1. O DIABO E A CONCEPÇÃO DO FEIO
Na sociedade atual é tênue o limite entre o feio e o belo, de tal modo que a
questão da beleza e da feiúra é reduzida muitas vezes a uma opinião sobre gosto
pessoal. Mas a discussão não se sucedeu assim durante toda a história. São claras
e repetitivas as referências à busca pela perfeição na antiguidade clássica, com os
ideais de beleza gregos, medidas racionais e representações realistas, bem como o
seu reflexo no período renascentista, com o culto pelo homem e sua anatomia.
A definição de belo, ainda que mutável, sempre esteve mais presente no
nosso dia-a-dia e remonta à criação divina. Quando deus cria a luz e o mundo, tudo
o que ele toca e constrói é belo. Partindo desse pressuposto, assimila-se de maneira
muito fácil a idéia de que a natureza é bela: árvores, montanhas, animais, rios e tudo
o que foi concebido pela mão de deus.
Mesmo que o desenvolvimento das mais diversas sociedades no curso da
história tenha revisado esse conceito, acrescentado inúmeras outras possibilidades
de beleza e questionado outras, esse ainda é o ponto de partida e de mais fácil
compreensão de beleza no mundo ocidental. Mas e o feio? Quando surge a
definição do feio? O que marca a concepção do feio dentro da criação divina?
Ainda hoje, pensar sobre o feio é um exercício mental que confronta o que
antes a mente humana já definiu como belo. Ou seja, definir o feio ainda está muito
interligado ao que inicialmente se entende por bonito. E foi assim que surgiu a
concepção de feio, de dentro da criação divina, daquele que deu as costas à deus: o
diabo. Vilém Flusser escreveu sobre o negativo da figura do diabo: “Nós, os
ocidentais, somos produtos de uma tradição oficial que pinta o diabo em cores
negativas, a saber, como o opositor de Deus”. (FLUSSER, 1965, p.16).

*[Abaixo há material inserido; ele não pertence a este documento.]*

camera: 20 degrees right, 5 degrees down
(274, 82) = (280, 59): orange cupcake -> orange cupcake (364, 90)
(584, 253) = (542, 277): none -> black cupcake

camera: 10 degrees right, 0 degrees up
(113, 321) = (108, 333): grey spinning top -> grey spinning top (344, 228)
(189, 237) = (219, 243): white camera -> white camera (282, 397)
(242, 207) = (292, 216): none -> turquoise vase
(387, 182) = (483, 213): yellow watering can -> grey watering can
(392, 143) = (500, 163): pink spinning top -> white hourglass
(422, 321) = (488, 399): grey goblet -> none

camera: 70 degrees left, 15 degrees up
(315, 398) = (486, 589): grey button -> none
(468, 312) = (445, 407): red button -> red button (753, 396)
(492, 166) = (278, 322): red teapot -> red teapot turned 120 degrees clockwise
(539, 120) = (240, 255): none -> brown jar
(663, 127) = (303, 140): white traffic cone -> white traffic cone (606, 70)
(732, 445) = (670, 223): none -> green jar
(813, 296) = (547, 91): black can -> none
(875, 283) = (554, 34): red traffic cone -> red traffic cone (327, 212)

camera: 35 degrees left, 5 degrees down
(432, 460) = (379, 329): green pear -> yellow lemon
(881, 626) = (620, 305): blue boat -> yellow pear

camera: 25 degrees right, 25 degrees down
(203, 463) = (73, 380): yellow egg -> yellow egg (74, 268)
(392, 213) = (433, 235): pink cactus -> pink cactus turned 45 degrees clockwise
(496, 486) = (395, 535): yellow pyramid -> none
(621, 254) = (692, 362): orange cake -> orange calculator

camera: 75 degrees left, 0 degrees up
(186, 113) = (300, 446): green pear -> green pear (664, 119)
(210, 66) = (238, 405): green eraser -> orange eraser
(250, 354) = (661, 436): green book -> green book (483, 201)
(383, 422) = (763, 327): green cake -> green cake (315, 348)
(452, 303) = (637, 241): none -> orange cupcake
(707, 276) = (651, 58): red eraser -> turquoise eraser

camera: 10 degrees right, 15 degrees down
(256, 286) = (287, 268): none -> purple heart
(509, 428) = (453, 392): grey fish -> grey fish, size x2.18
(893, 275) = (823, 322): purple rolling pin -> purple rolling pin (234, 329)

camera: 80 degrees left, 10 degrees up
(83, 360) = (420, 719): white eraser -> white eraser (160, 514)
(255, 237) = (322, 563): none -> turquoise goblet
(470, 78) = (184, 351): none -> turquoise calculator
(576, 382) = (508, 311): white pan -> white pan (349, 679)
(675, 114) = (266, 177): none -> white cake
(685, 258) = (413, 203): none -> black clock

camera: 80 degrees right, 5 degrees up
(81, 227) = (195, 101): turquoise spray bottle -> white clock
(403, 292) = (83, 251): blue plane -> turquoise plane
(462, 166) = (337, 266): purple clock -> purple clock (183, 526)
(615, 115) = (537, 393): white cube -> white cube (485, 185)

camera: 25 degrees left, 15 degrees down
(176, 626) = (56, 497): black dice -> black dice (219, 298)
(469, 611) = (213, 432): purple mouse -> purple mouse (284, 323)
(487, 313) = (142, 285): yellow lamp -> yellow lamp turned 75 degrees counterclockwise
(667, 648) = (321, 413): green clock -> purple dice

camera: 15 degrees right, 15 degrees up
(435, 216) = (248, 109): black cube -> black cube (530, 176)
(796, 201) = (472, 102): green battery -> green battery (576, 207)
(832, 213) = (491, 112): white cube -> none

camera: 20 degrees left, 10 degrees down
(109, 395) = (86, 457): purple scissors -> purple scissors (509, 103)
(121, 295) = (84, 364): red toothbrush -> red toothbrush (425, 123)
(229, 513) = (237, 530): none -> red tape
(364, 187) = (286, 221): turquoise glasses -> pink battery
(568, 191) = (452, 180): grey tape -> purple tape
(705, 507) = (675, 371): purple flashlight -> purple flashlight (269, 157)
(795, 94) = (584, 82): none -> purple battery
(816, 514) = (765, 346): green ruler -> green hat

Desde os tempos mais remotos, o diabo é pensado como ícone central da
feiúra e foi implacavelmente retratado como o que há de mais feio durante séculos: o
oposto da perfeição de deus. Uma criatura disforme, união de partes anatômicas de
seres ferozes, com potenciais de destruição e dor, como cuspir fogo e força
incomensurável, odores desagradáveis e demais dessemelhanças com o ideal de
beleza criado por deus.
Essa construção do diabo é muito fortalecida durante a Idade Média e o auge
da Igreja, especialmente pelas artes, ilustrações e pinturas de época, e também pela
literatura, tendo como forte expoente Dante Alighieri, com sua descrição de Lúcifer
no Inferno de sua A Divina Comédia.
Dessa forma, a concepção do feio nasce no oposto do belo, que se entende
pela criação divina, e se propaga no imaginário da forma física demoníaca. Assim, o
que é belo se assemelha à deus, enquanto o que é feio se assemelha ao diabo.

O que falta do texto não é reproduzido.